__Your instructions__: Among the lines below, copy exactly those from the one with "Figure 9: Results" through the one with "Fig 1. Respiratory", counting both ends.

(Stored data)
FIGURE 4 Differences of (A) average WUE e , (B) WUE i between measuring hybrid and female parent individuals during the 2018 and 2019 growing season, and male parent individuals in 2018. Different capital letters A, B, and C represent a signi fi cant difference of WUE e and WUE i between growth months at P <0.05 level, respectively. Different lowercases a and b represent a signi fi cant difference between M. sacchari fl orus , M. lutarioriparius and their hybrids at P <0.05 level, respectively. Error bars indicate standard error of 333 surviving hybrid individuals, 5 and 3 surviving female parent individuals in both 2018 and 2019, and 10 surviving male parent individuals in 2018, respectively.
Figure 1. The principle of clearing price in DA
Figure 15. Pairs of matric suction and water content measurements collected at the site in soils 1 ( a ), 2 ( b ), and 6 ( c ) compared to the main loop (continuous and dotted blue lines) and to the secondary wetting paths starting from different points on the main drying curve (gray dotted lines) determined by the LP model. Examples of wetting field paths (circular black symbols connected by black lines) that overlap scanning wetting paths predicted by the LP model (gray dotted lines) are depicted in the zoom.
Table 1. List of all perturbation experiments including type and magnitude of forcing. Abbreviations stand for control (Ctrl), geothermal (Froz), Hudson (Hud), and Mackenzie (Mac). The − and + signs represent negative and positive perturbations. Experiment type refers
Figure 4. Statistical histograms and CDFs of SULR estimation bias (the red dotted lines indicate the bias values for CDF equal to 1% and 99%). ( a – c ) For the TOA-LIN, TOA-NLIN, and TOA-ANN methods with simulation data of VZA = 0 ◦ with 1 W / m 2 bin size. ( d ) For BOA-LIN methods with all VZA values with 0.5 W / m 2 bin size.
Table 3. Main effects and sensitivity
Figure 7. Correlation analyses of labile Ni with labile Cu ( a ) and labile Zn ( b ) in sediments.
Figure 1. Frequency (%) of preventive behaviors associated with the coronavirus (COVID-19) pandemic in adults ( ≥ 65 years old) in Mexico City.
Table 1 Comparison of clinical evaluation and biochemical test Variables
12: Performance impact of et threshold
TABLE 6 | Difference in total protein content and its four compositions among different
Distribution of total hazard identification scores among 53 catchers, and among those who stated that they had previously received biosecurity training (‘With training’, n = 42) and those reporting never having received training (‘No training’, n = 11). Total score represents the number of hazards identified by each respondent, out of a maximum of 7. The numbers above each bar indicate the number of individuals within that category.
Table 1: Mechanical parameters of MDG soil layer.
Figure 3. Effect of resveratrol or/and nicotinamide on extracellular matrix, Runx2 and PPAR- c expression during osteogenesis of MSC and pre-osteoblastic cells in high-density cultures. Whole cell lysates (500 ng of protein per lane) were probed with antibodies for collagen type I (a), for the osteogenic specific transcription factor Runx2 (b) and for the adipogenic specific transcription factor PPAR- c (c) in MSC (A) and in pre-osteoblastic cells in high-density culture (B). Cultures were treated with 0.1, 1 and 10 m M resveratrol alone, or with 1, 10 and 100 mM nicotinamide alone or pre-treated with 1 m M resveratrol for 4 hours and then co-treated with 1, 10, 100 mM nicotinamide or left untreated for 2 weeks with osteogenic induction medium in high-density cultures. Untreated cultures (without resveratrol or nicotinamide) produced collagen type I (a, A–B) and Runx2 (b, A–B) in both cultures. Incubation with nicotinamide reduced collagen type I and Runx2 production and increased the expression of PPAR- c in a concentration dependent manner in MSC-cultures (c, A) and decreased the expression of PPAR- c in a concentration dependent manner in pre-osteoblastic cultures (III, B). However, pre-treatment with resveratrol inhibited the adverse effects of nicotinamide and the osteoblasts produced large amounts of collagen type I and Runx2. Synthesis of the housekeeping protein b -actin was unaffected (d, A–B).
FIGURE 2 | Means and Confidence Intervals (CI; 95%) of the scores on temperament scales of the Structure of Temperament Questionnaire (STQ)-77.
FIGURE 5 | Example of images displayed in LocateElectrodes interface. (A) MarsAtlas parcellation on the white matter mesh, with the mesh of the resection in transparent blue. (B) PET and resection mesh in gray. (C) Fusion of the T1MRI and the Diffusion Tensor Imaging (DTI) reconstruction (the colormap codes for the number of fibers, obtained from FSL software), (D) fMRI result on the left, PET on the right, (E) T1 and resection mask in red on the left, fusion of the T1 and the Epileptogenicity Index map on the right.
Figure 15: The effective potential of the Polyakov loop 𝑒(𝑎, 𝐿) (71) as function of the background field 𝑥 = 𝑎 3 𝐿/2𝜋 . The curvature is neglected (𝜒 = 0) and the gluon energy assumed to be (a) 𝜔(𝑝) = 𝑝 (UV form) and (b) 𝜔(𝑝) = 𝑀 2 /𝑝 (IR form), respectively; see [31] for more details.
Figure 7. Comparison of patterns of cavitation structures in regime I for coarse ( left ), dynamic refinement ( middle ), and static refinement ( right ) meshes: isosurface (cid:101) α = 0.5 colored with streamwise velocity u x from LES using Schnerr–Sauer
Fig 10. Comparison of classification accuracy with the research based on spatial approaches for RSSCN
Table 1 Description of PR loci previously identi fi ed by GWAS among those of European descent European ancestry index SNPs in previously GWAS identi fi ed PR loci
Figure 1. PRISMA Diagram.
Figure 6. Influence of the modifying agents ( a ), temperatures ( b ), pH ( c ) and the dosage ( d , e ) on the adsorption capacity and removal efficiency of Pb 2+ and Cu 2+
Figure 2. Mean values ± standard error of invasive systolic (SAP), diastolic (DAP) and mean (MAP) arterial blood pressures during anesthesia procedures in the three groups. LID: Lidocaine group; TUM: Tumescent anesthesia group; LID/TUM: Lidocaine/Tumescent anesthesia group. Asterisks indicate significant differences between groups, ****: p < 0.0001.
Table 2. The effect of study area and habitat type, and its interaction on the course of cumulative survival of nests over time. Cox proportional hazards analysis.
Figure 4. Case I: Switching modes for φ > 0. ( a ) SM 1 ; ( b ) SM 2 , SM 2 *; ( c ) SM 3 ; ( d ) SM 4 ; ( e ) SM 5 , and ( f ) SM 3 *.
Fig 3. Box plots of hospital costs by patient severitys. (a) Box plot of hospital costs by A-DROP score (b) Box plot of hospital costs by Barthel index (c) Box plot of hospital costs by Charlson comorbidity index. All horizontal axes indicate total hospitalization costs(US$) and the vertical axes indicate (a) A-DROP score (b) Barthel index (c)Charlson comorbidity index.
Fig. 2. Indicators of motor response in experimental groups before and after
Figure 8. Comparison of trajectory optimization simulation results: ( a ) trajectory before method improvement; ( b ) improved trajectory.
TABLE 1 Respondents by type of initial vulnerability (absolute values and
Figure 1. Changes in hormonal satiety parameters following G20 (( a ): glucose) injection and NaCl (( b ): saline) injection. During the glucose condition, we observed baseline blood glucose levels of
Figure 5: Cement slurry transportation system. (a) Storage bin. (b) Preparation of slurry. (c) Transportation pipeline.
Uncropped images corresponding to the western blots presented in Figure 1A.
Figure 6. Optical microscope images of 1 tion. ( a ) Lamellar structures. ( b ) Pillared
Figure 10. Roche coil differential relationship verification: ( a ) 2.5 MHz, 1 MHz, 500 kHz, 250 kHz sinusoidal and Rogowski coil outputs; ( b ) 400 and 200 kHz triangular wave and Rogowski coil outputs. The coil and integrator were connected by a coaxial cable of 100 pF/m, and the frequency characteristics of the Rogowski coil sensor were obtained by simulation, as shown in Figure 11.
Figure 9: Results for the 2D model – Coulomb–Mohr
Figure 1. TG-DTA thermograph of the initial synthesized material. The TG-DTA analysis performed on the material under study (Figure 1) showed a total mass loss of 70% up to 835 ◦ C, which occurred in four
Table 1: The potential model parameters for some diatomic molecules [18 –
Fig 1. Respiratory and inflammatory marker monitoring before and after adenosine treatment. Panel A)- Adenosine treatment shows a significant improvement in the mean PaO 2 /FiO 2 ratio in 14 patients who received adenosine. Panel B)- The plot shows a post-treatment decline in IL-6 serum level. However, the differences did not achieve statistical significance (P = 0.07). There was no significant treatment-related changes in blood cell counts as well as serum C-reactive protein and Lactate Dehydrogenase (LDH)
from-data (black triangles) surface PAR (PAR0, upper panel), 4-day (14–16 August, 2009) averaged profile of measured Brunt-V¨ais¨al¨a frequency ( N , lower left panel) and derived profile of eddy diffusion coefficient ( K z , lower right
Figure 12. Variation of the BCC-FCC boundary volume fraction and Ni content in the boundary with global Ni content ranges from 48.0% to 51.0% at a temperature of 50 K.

__Result of the exercise__:
Figure 9: Results for the 2D model – Coulomb–Mohr
Figure 1. TG-DTA thermograph of the initial synthesized material. The TG-DTA analysis performed on the material under study (Figure 1) showed a total mass loss of 70% up to 835 ◦ C, which occurred in four
Table 1: The potential model parameters for some diatomic molecules [18 –
Fig 1. Respiratory and inflammatory marker monitoring before and after adenosine treatment. Panel A)- Adenosine treatment shows a significant improvement in the mean PaO 2 /FiO 2 ratio in 14 patients who received adenosine. Panel B)- The plot shows a post-treatment decline in IL-6 serum level. However, the differences did not achieve statistical significance (P = 0.07). There was no significant treatment-related changes in blood cell counts as well as serum C-reactive protein and Lactate Dehydrogenase (LDH)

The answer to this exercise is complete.